Castillo de Luzás

TOLVA I

Tipología:

Icono_Castillo

Nombre del Castillo:

Castillo de Luzás

Población:

Tolva

Provincia:

Huesca

Estado:

Ruinas

Datos de Interés:

Lo más destacable del castillo de Luzás es su torre, que se eleva casi en el centro del montículo que acoge el castillo, de cuyas murallas quedan restos de dos baluartes circulares. Cuadrangular en el interior pero pentagonal al exterior, su aspecto es soberbio, tal vez porque estaba aislada visualmente de otras atalayas cercanas y debía ser inexpugnable, tal vez porque debía desprender el poder de su promotor casi con toda seguridad Arnau Mir del Tost, vizconde de Arger y vasallo del conde de Urgell, junto a quién conquistó y fortificó parte de la Ribagorza suroriental a instancia del rey de Aragón Ramiro I.

Esta fortaleza se unía así a las de Viacamp, Montañana, Falces y Montgay para formar una nueva línea defensiva frente al Islam hacia mediados del siglo XI. El castillo constaba de un recinto amurallado de planta aproximadamente trapezoidal, de unos 70 x 25 m es sus puntos más amplios, adoptado al perímetro de la plataforma superior del cerro, con una torre semicircular sobresaliendo en cada esquina y una gran torre central.

Los restos de las dos torres que se conservan de la parte exterior una en el este y otra en el oeste del conjunto, esta última con un paramento en la parte inferior de 1’30 de grosor y un hueco interior de unos 2’60 m. Ambas construidas con aparejo de sillarejo similar al de la torre central.

La torre con planta pentagonal al exterior y cuadrada al interior y una altura de unos 25 metros, que se distribuyen interiormente en 6 plantas. Está realizada en sillarejo estrecho y alargado (15 x 25 cm) que configura muros de un grosor de entre 2,25 y 2,48 m en la parte baja.

Los pisos inferiores se disponían sobre retranqueos del muro y los paramentos muestran los huecos de los andamios empleados para su construcción.

Sobre el rellano de la cimentación hay una primera planta que era ciega al exterior. Sobre ella había una segunda planta en la que se abren estrechas aspilleras, una en la parte central de cada uno de los lienzos.

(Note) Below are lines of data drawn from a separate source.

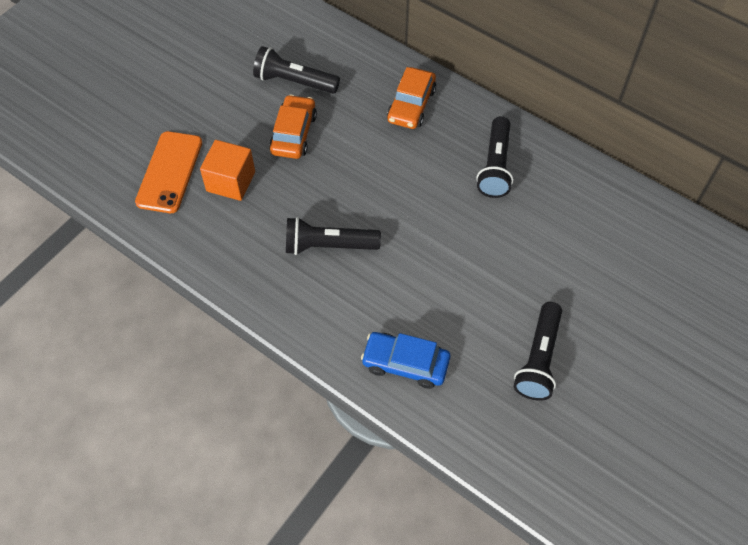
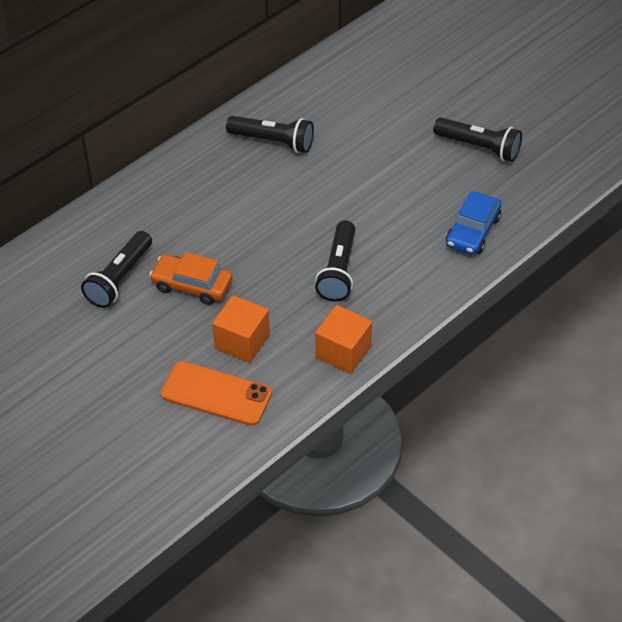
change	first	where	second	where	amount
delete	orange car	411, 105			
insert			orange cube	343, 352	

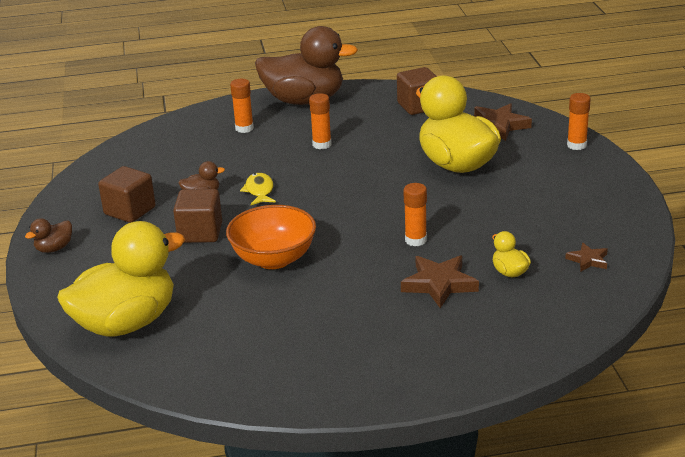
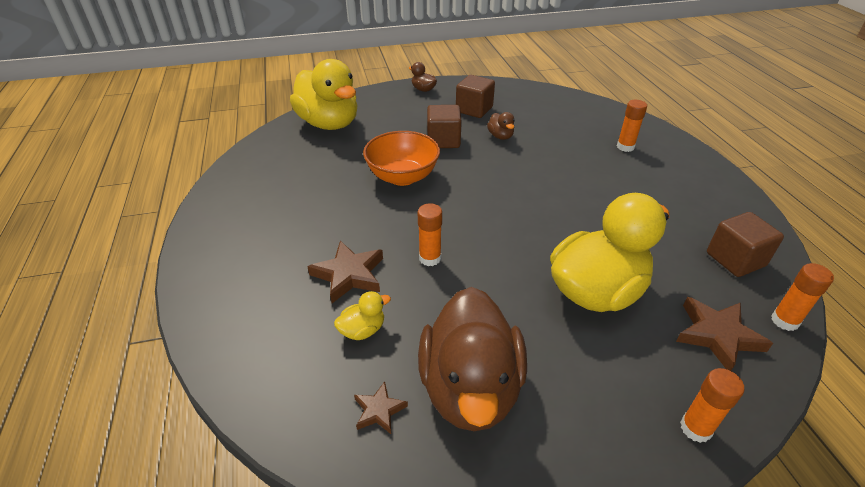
change	first	where	second	where	amount
delete	yellow fish	259, 191			
move	brown duck	304, 100		470, 388	
move	orange glue stick	322, 144		784, 321	

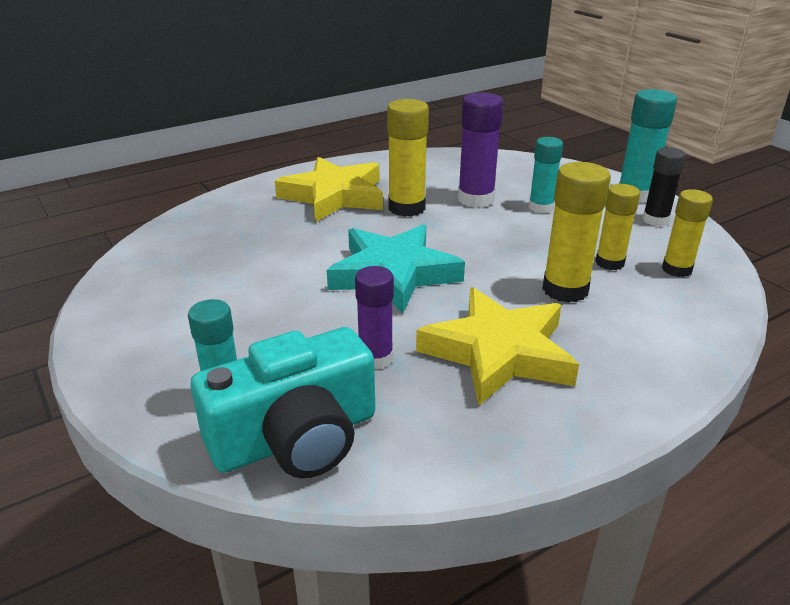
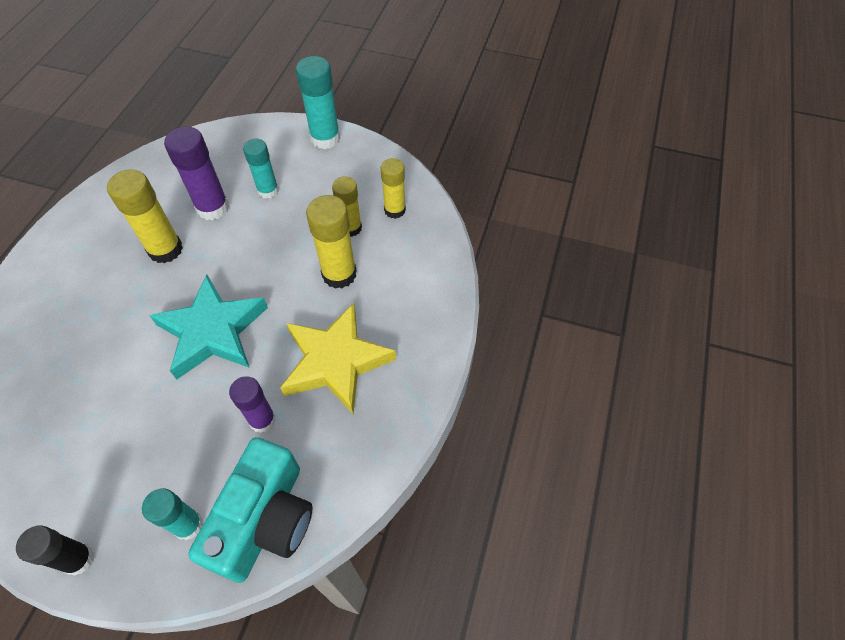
change	first	where	second	where	amount
delete	yellow star	334, 196			
move	black glue stick	655, 220		79, 559	

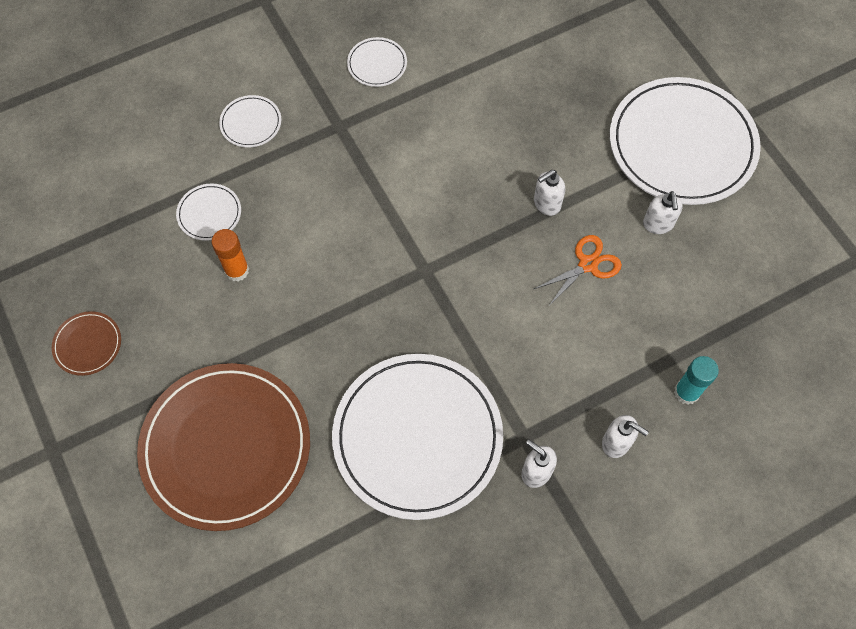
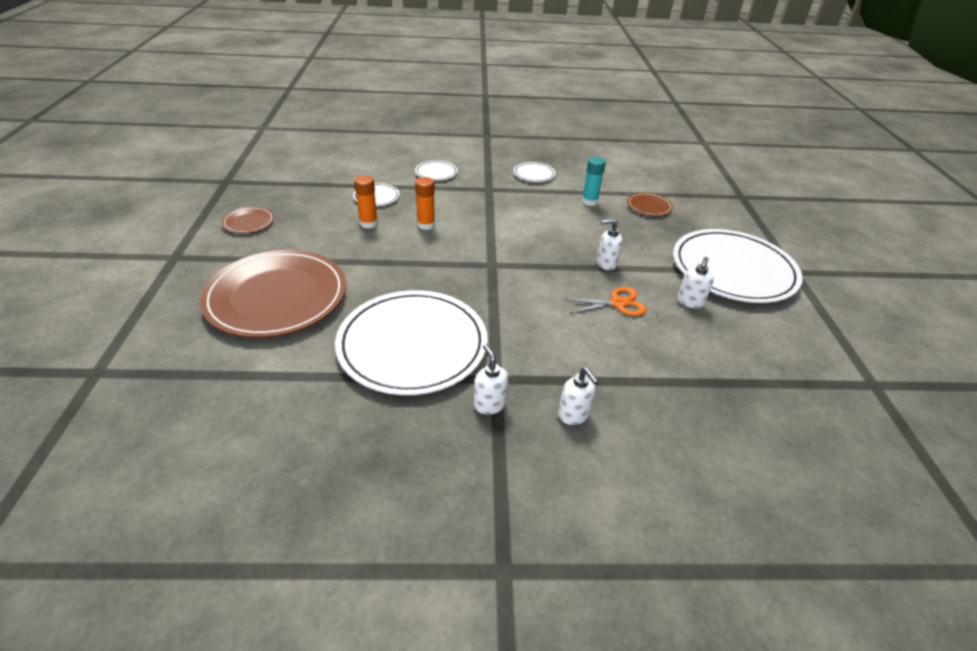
change	first	where	second	where	amount
move	turquoise glue stick	686, 392		589, 201	
insert			orange glue stick	426, 225	
insert			brown plate	649, 206	

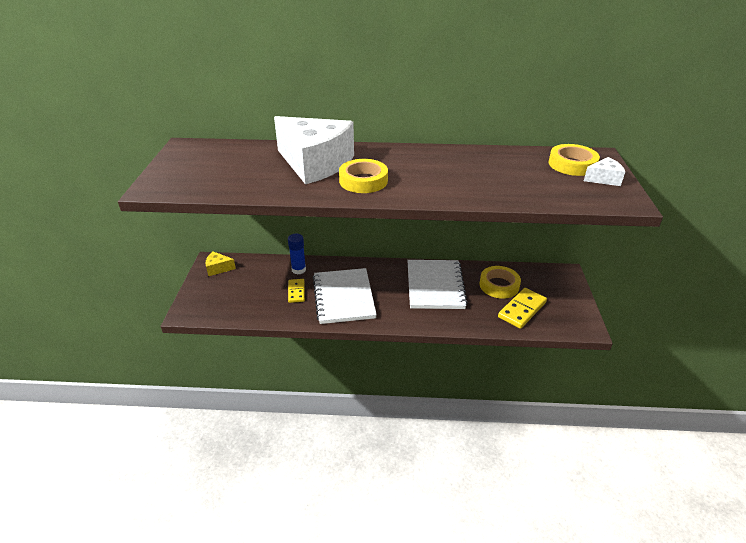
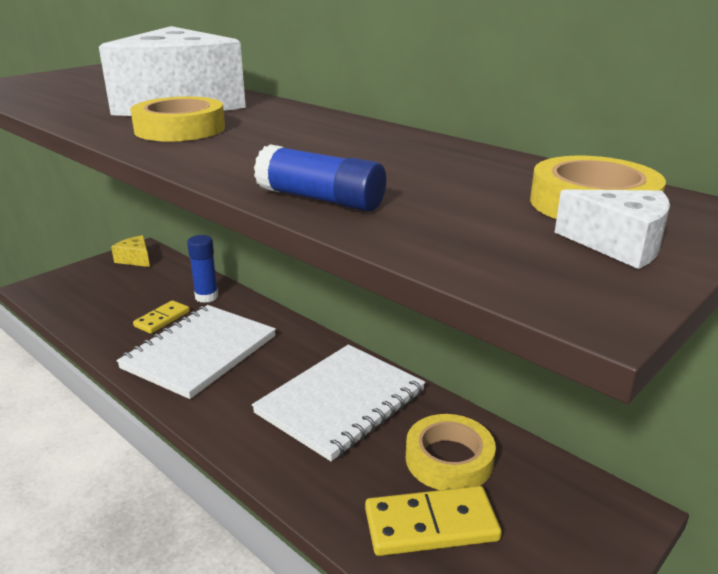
change	first	where	second	where	amount
insert			blue glue stick	320, 199	

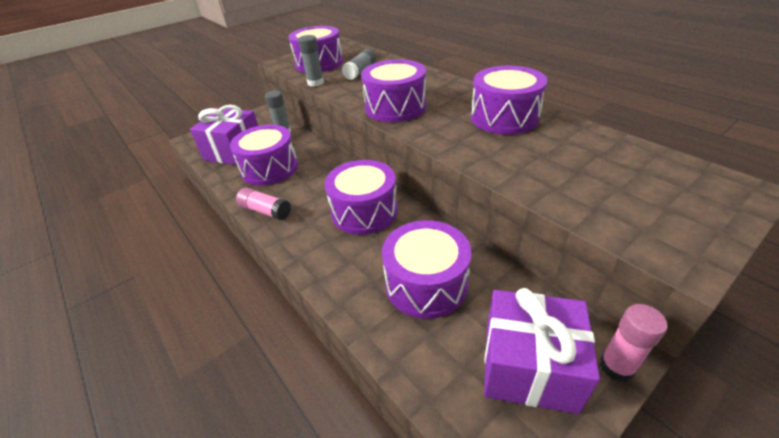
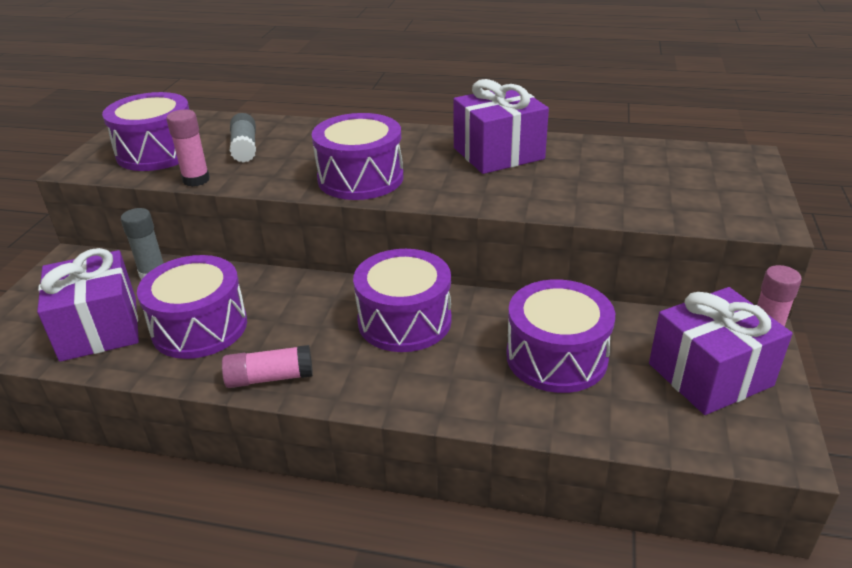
change	first	where	second	where	amount
recolor	grey glue stick	315, 83	pink glue stick	196, 180	
replace	purple drum	504, 117	purple gift	498, 153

En la tercera planta se encuentra la antigua puerta de acceso, en arco de medio punto doblado por un segundo arco de finos sillarejos, las piezas que configuraban el arco de acceso han desaparecido. En el interior de este piso se encontraba el retrete, que es una cámara rectangular abierta en el interior de los muros (en la parte donde estos restos son más gruesos para configurar los lienzos pentagonales) con accesos en codo, bóveda encofrada, desagüe en declive y vertedor en saledizo.

El cuarto piso dispone de tres vanos en los paramentos norte, este y sur, más cuatro al oeste, presentando esviajes los situados en las esquinas y, todos ellos, bovedillas capialzadas revocadas con argamasa.

La quinta planta tiene ventanas similares, así como hornacina en arco de medio punto abierta en el muro, que se ha interpretado como correspondiente a una capilla, similar a la existente en el castillo de Viacamp. Se piensa que los vanos de estos dos pisos se complementarían para configurar la principal estructura defensiva de la torre, que quedaría complementada con un cadalso de madera exterior.

Además parece haber dispuesto de un piso superior, a modo de falsa bajo la cubierta.

Se trata de un conjunto fortificado de gran importancia y calidad constructiva, que parece haber tenido un carácter residencial aparte del puramente militar. Si bien algunos de sus rasgos, como la planta poligonal, la emparentan con otros castillos aragoneses, su combinación con otros elementos, como la existencia de capilla y retrete o la doble banda superpuesta de vanos defensivos, la dotan de un enorme interés y singularidad.

A pesar de las evidentes diferencias en su planta, el castillo debe relacionarse, tanto arquitectónica como históricamente, con la torre de Viacamp, ya que ambas parecen fruto de una misma campaña constructiva.